The answer must consist of every line below that holds the word "HRESETn".

Hardware project source files:
= = = =

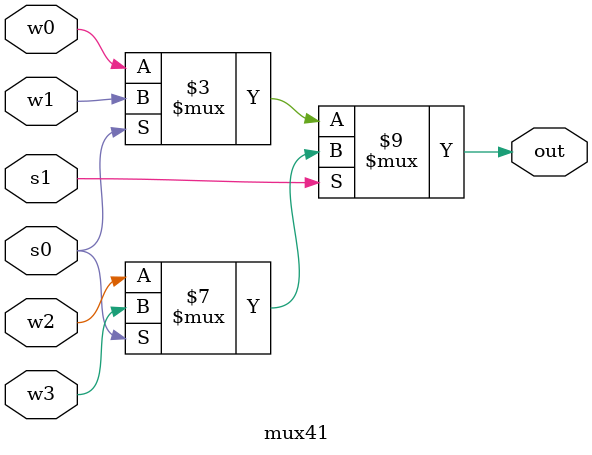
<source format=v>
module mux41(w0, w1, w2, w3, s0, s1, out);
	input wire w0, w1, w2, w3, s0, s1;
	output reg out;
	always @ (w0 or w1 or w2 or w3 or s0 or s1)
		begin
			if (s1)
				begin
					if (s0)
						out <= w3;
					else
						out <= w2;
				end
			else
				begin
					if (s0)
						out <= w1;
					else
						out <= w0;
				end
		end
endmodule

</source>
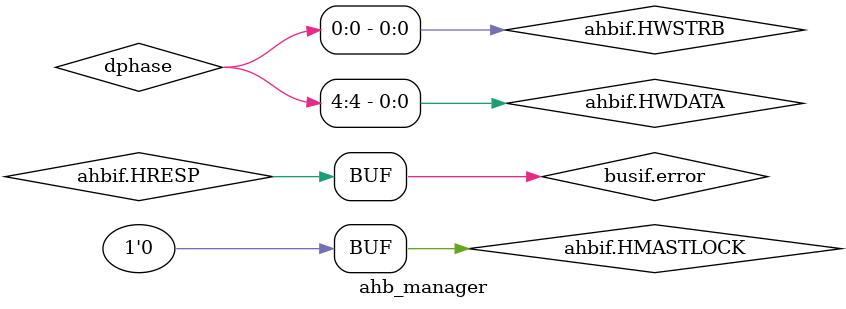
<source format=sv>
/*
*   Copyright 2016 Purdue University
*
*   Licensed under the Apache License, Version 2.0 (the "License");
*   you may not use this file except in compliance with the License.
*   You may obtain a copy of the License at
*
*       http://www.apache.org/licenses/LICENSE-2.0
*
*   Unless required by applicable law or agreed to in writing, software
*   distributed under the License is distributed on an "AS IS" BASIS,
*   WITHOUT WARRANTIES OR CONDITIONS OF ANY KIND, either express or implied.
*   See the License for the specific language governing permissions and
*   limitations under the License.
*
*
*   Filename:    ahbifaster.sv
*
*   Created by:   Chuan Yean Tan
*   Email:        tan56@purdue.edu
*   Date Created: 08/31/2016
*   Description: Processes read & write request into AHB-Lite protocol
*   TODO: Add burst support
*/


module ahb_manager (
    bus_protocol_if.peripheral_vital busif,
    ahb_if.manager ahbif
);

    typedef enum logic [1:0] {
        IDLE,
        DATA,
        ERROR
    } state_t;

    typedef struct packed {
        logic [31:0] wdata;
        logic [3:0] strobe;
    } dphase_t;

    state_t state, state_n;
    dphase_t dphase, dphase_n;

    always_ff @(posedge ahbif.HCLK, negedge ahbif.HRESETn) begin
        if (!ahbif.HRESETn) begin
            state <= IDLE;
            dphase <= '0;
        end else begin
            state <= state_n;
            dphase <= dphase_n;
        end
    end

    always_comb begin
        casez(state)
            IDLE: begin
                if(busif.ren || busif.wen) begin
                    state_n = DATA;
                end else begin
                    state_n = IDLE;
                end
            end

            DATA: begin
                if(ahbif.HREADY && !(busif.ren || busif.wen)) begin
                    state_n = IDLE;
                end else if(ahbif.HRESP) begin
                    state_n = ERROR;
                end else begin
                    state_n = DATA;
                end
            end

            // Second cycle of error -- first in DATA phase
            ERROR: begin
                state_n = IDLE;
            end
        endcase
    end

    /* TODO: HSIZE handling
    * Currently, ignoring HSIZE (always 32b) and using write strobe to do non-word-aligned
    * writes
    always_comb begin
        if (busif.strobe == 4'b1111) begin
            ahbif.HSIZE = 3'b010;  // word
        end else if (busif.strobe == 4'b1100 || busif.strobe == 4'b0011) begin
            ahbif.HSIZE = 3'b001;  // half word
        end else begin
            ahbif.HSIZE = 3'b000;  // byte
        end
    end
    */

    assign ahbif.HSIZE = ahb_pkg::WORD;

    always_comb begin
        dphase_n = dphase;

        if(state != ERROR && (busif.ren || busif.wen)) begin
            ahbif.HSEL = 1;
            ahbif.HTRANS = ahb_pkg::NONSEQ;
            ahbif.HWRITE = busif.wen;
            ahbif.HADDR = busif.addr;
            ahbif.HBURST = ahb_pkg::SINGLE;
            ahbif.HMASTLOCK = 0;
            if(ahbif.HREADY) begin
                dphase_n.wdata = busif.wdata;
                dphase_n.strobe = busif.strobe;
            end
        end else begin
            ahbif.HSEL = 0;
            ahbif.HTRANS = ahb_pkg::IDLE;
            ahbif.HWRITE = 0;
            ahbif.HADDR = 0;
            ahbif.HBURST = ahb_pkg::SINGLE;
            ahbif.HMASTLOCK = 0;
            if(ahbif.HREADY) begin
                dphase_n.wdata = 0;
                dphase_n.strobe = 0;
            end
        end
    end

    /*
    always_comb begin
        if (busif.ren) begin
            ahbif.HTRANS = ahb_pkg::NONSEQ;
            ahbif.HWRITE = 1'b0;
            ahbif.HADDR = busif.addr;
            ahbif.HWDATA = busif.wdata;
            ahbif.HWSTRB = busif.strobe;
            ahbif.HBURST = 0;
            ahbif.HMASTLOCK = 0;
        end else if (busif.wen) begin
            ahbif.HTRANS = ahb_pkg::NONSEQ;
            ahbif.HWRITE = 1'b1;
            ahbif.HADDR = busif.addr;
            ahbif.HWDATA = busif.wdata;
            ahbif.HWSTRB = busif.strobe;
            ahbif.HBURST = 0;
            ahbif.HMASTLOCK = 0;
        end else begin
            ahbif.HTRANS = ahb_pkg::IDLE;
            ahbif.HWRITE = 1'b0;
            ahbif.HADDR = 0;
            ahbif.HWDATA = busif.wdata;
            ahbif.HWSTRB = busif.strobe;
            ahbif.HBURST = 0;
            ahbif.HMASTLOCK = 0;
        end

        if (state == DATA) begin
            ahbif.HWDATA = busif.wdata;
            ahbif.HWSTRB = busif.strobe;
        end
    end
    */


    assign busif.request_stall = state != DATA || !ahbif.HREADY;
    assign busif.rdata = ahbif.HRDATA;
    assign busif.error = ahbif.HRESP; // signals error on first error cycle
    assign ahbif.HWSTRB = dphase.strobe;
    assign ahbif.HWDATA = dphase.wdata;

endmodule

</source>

= = = =

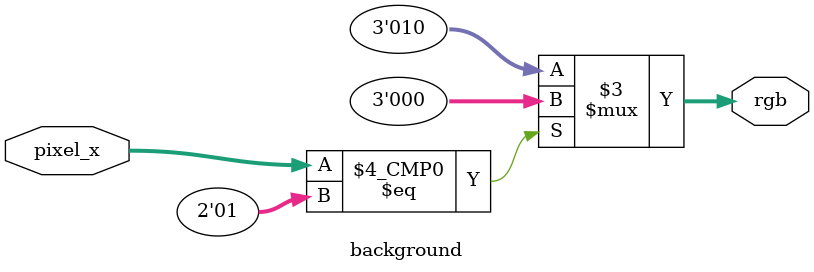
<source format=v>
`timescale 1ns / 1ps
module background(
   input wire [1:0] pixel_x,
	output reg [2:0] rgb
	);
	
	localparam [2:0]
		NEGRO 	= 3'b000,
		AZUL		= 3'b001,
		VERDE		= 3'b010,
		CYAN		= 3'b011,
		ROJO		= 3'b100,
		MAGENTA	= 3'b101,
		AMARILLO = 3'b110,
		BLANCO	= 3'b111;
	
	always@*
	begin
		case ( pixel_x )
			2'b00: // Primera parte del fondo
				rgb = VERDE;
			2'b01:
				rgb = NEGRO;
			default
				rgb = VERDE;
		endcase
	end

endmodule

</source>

= = = =

## Written answer
    always_ff @(posedge ahbif.HCLK, negedge ahbif.HRESETn) begin
        if (!ahbif.HRESETn) begin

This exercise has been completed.